How many rest days should I build into my training?
Finding the balance between rest and training can be trickier than it sounds. Too many rest days and you’ll risk getting too used to not riding, too few and you’re at risk of overtraining. We’ve found the best way to know if you need a rest day is to listen to your body. Some signs to look for when knowing you need a rest day are feeling mentally or physically too tired, not being able to hit your goals and elevated heart rate. Searching for these may be hard for a lot of people but it comes with practice and fully understanding what your body needs. Below you will find some tips we’ve tested and tried ourselves when learning to recover from a long cycle.
Drinking and keeping your body hydrated is one of the most important parts of exercise and keeping yourself healthy after. While most of us drink little and often on the bike, after a hard or long training session and in warmer weather, dehydration is likely, making it harder for your heart to pump blood and oxygen around your body, slowing the recovery process.
When you get back from a shorter, easy ride drinking water should be enough but if it’s been a tough day in the saddle, you’ll want to replace some of the electrolytes – such as sodium – which you’ve lost too.
Always Cool Down
99% of us have been guilty of hopping straight off our bikes after a tough workout. A cool-down may take extra time but ending each bike ride with at least 10 minutes of easy cycling helps the body return to its pre-exercise state, aiding the recovery process.
Elevate Your Legs
If you’ve just done a hard training ride, lying down with your legs against a wall can help drain fluids that may be pooling in the legs, reduce swelling and also gently stretch your hamstrings, all helping with recovery. If you’re feeling faint or dizzy, it will also get blood flow back to the brain. British Cycling recommends aiming to stay there for five minutes for every hour ridden.
Fuel up on carbs and protein
Nutrition is a key weapon in your recovery arsenal.

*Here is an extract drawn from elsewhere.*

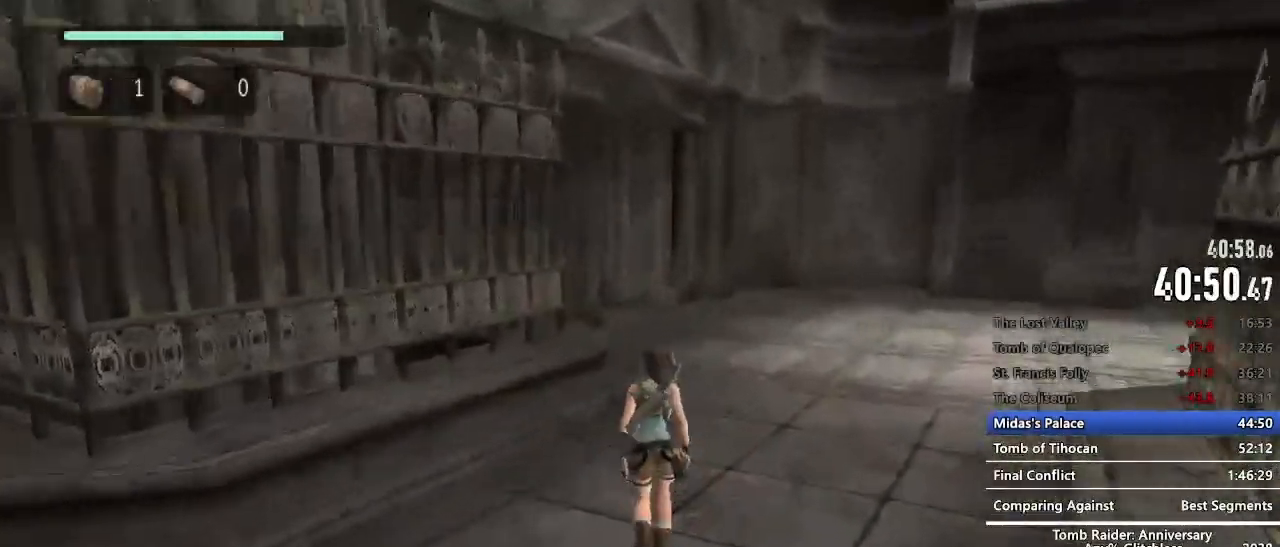
{"keys": ["z"], "mouse": [], "events": [[67, "space", "down"], [167, "c", "down"], [267, "c", "up"], [267, "space", "up"]]}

Taking on protein straight after a session will give you the best chance of repairing and rebuilding muscle. After a long session you should also try and eat a little more carbs to replace the energy lost during exercise and will also help you to boost your glycogen stores, while more protein will help repair muscles and muscle soreness. The best time to start refuelling is within 30 minutes of exercise so if you don’t want to have a full meal grab something quick and easy like a granola bar.
This is one of the easier things to do when it comes to resting after a cycle because who doesn’t feel like they need it after hours on the roads?! Sleep is the body’s prime time to start the process that makes your muscles stronger! Aim for 8 hours of sleep at night as a minimum – if you can get 9 or 10 hours, fantastic.
If you still want to be active, don’t take it too hard
Just because your next workout is a swim or run, doesn’t give you the green light to go hard. Your body is still recovering, so make sure you keep it smooth. After a long ride, you may even feel like lying on the couch all day, but a little movement will do you some good.
Going for a leisurely ride the day after your big ride can help your body’s recovery process. Head to your favourite coffee shop or ride the scenic bike path near your home. Going for a swim will also help loosen up your muscles and swimmings low impact is good for your body.
We hope some of these tips have given you some insight and helpful tips into the importance of recovering from your rides. Don’t forget to always listen to your body and enjoy!